Quantum optics with near lifetime-limited quantum-dot transitions in a nanophotonic waveguide

TL;DR

This paper demonstrates near lifetime-limited linewidths for quantum dots in nanophotonic waveguides, enabling highly efficient, coherent photon-emitter interfaces crucial for quantum optics applications.

Contribution

It shows that quantum dots embedded in nanophotonic waveguides can achieve near lifetime-limited linewidths, with high photon extinction, advancing solid-state quantum photonics.

Findings

Achieved near lifetime-limited linewidths for quantum dots.

Demonstrated 66% photon extinction limited by coupling, not linewidth.

Outlined pathways for even higher extinction and deterministic interfaces.

Abstract

Establishing a highly efficient photon-emitter interface where the intrinsic linewidth broadening is limited solely by spontaneous emission is a key step in quantum optics. It opens a pathway to coherent light-matter interaction for, e.g., the generation of highly indistinguishable photons, few-photon optical nonlinearities, and photon-emitter quantum gates. However, residual broadening mechanisms are ubiquitous and need to be combated. For solid-state emitters charge and nuclear spin noise is of importance and the influence of photonic nanostructures on the broadening has not been clarified. We present near lifetime-limited linewidths for quantum dots embedded in nanophotonic waveguides through a resonant transmission experiment.
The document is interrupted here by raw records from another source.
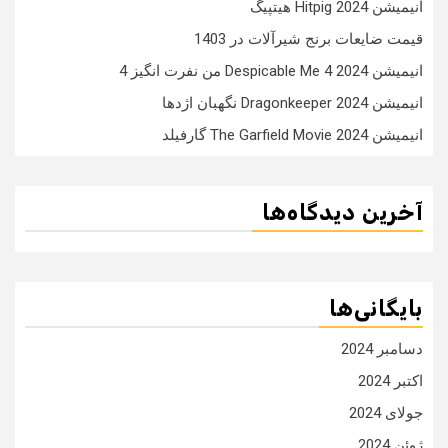
انیمیشن Hitpig 2024 هیتپیگ
قیمت ضایعات برنج شیرآلات در 1403
انیمیشن Despicable Me 4 2024 من نفرت انگیز 4
انیمیشن Dragonkeeper 2024 نگهبان اژدها
انیمیشن The Garfield Movie 2024 گارفیلد
آخرین دیدگاه‌ها
بایگانی‌ها
دسامبر 2024
اکتبر 2024
جولای 2024
ژوئن 2024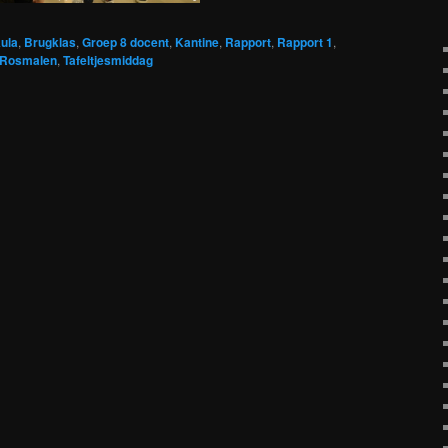
ula
,
Brugklas
,
Groep 8 docent
,
Kantine
,
Rapport
,
Rapport 1
,
Rosmalen
,
Tafeltjesmiddag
It is found that the scattering of single photons from the quantum dot can be obtained with an extinction of $66 \pm 4 \%$, which is limited by the coupling of the quantum dot to the nanostructure rather than the linewidth broadening. This is obtained by embedding the quantum dot in an electrically-contacted nanophotonic membrane. A clear pathway to obtaining even larger single-photon extinction is laid out, i.e., the approach enables a fully deterministic and coherent photon-emitter interface in the solid state that is operated at optical frequencies.